Print every line of the data below word for word, keeping the original order.

—————

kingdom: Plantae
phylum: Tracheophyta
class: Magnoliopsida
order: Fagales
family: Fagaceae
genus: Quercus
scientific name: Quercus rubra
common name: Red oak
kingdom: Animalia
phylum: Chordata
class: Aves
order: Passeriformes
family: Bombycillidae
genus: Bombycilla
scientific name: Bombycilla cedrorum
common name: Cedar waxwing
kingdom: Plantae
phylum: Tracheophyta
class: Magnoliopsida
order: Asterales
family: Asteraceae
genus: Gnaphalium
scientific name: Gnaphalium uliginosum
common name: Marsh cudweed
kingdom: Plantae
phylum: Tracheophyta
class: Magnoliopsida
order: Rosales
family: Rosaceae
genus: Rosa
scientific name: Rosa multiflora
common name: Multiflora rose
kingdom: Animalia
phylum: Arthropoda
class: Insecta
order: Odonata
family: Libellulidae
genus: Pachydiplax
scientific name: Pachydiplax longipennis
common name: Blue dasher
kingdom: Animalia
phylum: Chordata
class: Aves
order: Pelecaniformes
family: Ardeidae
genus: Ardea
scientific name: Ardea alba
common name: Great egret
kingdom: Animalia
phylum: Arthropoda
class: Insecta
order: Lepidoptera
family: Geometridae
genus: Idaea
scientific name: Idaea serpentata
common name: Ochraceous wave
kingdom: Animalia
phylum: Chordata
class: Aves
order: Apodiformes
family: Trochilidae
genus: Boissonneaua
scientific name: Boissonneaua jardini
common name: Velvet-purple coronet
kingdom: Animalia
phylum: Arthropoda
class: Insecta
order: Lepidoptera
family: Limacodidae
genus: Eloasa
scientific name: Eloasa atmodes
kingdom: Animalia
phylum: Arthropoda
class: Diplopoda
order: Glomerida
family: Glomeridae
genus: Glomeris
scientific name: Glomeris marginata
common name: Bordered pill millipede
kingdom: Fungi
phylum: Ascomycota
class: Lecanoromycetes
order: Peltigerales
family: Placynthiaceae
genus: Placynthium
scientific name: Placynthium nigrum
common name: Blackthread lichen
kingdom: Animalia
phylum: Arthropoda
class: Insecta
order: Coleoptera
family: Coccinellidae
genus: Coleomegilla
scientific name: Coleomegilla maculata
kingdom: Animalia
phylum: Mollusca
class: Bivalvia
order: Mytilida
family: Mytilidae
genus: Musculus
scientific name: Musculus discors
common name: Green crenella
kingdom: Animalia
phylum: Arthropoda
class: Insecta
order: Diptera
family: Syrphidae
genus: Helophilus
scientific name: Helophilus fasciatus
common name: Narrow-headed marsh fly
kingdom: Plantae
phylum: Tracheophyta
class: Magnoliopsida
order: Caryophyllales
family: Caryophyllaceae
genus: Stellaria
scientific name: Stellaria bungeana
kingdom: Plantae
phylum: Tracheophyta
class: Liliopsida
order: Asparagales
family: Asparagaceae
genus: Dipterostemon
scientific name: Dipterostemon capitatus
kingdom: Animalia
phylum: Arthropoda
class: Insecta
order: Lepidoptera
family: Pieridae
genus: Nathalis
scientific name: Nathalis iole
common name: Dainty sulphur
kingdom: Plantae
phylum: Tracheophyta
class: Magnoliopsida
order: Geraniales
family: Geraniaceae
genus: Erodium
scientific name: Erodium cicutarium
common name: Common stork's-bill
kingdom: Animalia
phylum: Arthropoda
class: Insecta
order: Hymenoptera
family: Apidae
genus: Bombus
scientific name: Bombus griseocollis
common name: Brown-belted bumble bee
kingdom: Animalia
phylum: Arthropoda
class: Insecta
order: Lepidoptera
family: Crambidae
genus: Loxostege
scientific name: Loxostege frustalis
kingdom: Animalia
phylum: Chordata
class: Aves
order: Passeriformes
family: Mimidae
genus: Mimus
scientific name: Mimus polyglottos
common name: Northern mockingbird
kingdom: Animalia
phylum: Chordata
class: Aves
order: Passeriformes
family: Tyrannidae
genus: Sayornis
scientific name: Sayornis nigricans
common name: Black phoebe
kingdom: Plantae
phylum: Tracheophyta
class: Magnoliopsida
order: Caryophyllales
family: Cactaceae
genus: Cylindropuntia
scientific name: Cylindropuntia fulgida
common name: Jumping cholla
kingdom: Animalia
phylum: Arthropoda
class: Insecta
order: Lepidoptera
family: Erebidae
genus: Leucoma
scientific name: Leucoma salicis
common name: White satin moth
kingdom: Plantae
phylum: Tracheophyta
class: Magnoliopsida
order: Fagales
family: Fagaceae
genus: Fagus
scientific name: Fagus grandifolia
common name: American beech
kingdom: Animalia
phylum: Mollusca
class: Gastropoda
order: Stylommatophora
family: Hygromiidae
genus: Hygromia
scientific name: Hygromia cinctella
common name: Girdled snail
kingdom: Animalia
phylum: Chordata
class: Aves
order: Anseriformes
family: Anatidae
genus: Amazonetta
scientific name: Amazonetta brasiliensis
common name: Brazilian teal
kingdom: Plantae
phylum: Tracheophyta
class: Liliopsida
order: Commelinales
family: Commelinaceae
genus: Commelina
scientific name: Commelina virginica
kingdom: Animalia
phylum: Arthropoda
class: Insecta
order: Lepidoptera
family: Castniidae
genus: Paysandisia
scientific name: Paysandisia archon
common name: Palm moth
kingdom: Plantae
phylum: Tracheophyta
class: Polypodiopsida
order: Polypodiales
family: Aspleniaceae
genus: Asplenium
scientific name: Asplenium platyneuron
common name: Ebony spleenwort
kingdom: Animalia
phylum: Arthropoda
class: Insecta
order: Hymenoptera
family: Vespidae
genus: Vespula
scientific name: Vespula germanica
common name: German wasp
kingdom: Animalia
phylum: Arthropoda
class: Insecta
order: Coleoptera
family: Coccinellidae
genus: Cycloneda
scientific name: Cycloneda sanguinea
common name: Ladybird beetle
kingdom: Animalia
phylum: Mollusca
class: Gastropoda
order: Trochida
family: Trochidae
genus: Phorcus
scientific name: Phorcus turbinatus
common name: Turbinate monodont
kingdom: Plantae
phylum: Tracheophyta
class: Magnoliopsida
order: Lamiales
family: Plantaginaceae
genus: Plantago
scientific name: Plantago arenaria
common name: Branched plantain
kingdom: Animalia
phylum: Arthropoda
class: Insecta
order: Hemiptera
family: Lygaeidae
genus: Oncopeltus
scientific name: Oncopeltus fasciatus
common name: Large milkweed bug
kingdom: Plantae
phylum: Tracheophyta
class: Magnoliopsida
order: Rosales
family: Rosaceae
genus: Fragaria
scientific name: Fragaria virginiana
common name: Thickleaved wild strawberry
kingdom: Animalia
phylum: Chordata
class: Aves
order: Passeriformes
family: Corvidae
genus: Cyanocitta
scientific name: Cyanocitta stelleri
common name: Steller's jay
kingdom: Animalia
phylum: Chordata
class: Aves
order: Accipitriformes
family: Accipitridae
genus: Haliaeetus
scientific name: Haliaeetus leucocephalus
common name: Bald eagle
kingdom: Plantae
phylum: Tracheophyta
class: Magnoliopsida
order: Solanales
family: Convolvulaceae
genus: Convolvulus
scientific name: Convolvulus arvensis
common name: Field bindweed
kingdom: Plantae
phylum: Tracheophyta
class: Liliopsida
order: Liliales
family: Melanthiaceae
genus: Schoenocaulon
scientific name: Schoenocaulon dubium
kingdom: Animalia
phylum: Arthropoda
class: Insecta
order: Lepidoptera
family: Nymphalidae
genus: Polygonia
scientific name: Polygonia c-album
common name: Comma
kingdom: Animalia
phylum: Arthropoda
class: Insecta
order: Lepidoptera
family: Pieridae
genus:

—————

**Solution to this task**
kingdom: Plantae
phylum: Tracheophyta
class: Magnoliopsida
order: Fagales
family: Fagaceae
genus: Quercus
scientific name: Quercus rubra
common name: Red oak
kingdom: Animalia
phylum: Chordata
class: Aves
order: Passeriformes
family: Bombycillidae
genus: Bombycilla
scientific name: Bombycilla cedrorum
common name: Cedar waxwing
kingdom: Plantae
phylum: Tracheophyta
class: Magnoliopsida
order: Asterales
family: Asteraceae
genus: Gnaphalium
scientific name: Gnaphalium uliginosum
common name: Marsh cudweed
kingdom: Plantae
phylum: Tracheophyta
class: Magnoliopsida
order: Rosales
family: Rosaceae
genus: Rosa
scientific name: Rosa multiflora
common name: Multiflora rose
kingdom: Animalia
phylum: Arthropoda
class: Insecta
order: Odonata
family: Libellulidae
genus: Pachydiplax
scientific name: Pachydiplax longipennis
common name: Blue dasher
kingdom: Animalia
phylum: Chordata
class: Aves
order: Pelecaniformes
family: Ardeidae
genus: Ardea
scientific name: Ardea alba
common name: Great egret
kingdom: Animalia
phylum: Arthropoda
class: Insecta
order: Lepidoptera
family: Geometridae
genus: Idaea
scientific name: Idaea serpentata
common name: Ochraceous wave
kingdom: Animalia
phylum: Chordata
class: Aves
order: Apodiformes
family: Trochilidae
genus: Boissonneaua
scientific name: Boissonneaua jardini
common name: Velvet-purple coronet
kingdom: Animalia
phylum: Arthropoda
class: Insecta
order: Lepidoptera
family: Limacodidae
genus: Eloasa
scientific name: Eloasa atmodes
kingdom: Animalia
phylum: Arthropoda
class: Diplopoda
order: Glomerida
family: Glomeridae
genus: Glomeris
scientific name: Glomeris marginata
common name: Bordered pill millipede
kingdom: Fungi
phylum: Ascomycota
class: Lecanoromycetes
order: Peltigerales
family: Placynthiaceae
genus: Placynthium
scientific name: Placynthium nigrum
common name: Blackthread lichen
kingdom: Animalia
phylum: Arthropoda
class: Insecta
order: Coleoptera
family: Coccinellidae
genus: Coleomegilla
scientific name: Coleomegilla maculata
kingdom: Animalia
phylum: Mollusca
class: Bivalvia
order: Mytilida
family: Mytilidae
genus: Musculus
scientific name: Musculus discors
common name: Green crenella
kingdom: Animalia
phylum: Arthropoda
class: Insecta
order: Diptera
family: Syrphidae
genus: Helophilus
scientific name: Helophilus fasciatus
common name: Narrow-headed marsh fly
kingdom: Plantae
phylum: Tracheophyta
class: Magnoliopsida
order: Caryophyllales
family: Caryophyllaceae
genus: Stellaria
scientific name: Stellaria bungeana
kingdom: Plantae
phylum: Tracheophyta
class: Liliopsida
order: Asparagales
family: Asparagaceae
genus: Dipterostemon
scientific name: Dipterostemon capitatus
kingdom: Animalia
phylum: Arthropoda
class: Insecta
order: Lepidoptera
family: Pieridae
genus: Nathalis
scientific name: Nathalis iole
common name: Dainty sulphur
kingdom: Plantae
phylum: Tracheophyta
class: Magnoliopsida
order: Geraniales
family: Geraniaceae
genus: Erodium
scientific name: Erodium cicutarium
common name: Common stork's-bill
kingdom: Animalia
phylum: Arthropoda
class: Insecta
order: Hymenoptera
family: Apidae
genus: Bombus
scientific name: Bombus griseocollis
common name: Brown-belted bumble bee
kingdom: Animalia
phylum: Arthropoda
class: Insecta
order: Lepidoptera
family: Crambidae
genus: Loxostege
scientific name: Loxostege frustalis
kingdom: Animalia
phylum: Chordata
class: Aves
order: Passeriformes
family: Mimidae
genus: Mimus
scientific name: Mimus polyglottos
common name: Northern mockingbird
kingdom: Animalia
phylum: Chordata
class: Aves
order: Passeriformes
family: Tyrannidae
genus: Sayornis
scientific name: Sayornis nigricans
common name: Black phoebe
kingdom: Plantae
phylum: Tracheophyta
class: Magnoliopsida
order: Caryophyllales
family: Cactaceae
genus: Cylindropuntia
scientific name: Cylindropuntia fulgida
common name: Jumping cholla
kingdom: Animalia
phylum: Arthropoda
class: Insecta
order: Lepidoptera
family: Erebidae
genus: Leucoma
scientific name: Leucoma salicis
common name: White satin moth
kingdom: Plantae
phylum: Tracheophyta
class: Magnoliopsida
order: Fagales
family: Fagaceae
genus: Fagus
scientific name: Fagus grandifolia
common name: American beech
kingdom: Animalia
phylum: Mollusca
class: Gastropoda
order: Stylommatophora
family: Hygromiidae
genus: Hygromia
scientific name: Hygromia cinctella
common name: Girdled snail
kingdom: Animalia
phylum: Chordata
class: Aves
order: Anseriformes
family: Anatidae
genus: Amazonetta
scientific name: Amazonetta brasiliensis
common name: Brazilian teal
kingdom: Plantae
phylum: Tracheophyta
class: Liliopsida
order: Commelinales
family: Commelinaceae
genus: Commelina
scientific name: Commelina virginica
kingdom: Animalia
phylum: Arthropoda
class: Insecta
order: Lepidoptera
family: Castniidae
genus: Paysandisia
scientific name: Paysandisia archon
common name: Palm moth
kingdom: Plantae
phylum: Tracheophyta
class: Polypodiopsida
order: Polypodiales
family: Aspleniaceae
genus: Asplenium
scientific name: Asplenium platyneuron
common name: Ebony spleenwort
kingdom: Animalia
phylum: Arthropoda
class: Insecta
order: Hymenoptera
family: Vespidae
genus: Vespula
scientific name: Vespula germanica
common name: German wasp
kingdom: Animalia
phylum: Arthropoda
class: Insecta
order: Coleoptera
family: Coccinellidae
genus: Cycloneda
scientific name: Cycloneda sanguinea
common name: Ladybird beetle
kingdom: Animalia
phylum: Mollusca
class: Gastropoda
order: Trochida
family: Trochidae
genus: Phorcus
scientific name: Phorcus turbinatus
common name: Turbinate monodont
kingdom: Plantae
phylum: Tracheophyta
class: Magnoliopsida
order: Lamiales
family: Plantaginaceae
genus: Plantago
scientific name: Plantago arenaria
common name: Branched plantain
kingdom: Animalia
phylum: Arthropoda
class: Insecta
order: Hemiptera
family: Lygaeidae
genus: Oncopeltus
scientific name: Oncopeltus fasciatus
common name: Large milkweed bug
kingdom: Plantae
phylum: Tracheophyta
class: Magnoliopsida
order: Rosales
family: Rosaceae
genus: Fragaria
scientific name: Fragaria virginiana
common name: Thickleaved wild strawberry
kingdom: Animalia
phylum: Chordata
class: Aves
order: Passeriformes
family: Corvidae
genus: Cyanocitta
scientific name: Cyanocitta stelleri
common name: Steller's jay
kingdom: Animalia
phylum: Chordata
class: Aves
order: Accipitriformes
family: Accipitridae
genus: Haliaeetus
scientific name: Haliaeetus leucocephalus
common name: Bald eagle
kingdom: Plantae
phylum: Tracheophyta
class: Magnoliopsida
order: Solanales
family: Convolvulaceae
genus: Convolvulus
scientific name: Convolvulus arvensis
common name: Field bindweed
kingdom: Plantae
phylum: Tracheophyta
class: Liliopsida
order: Liliales
family: Melanthiaceae
genus: Schoenocaulon
scientific name: Schoenocaulon dubium
kingdom: Animalia
phylum: Arthropoda
class: Insecta
order: Lepidoptera
family: Nymphalidae
genus: Polygonia
scientific name: Polygonia c-album
common name: Comma
kingdom: Animalia
phylum: Arthropoda
class: Insecta
order: Lepidoptera
family: Pieridae
genus:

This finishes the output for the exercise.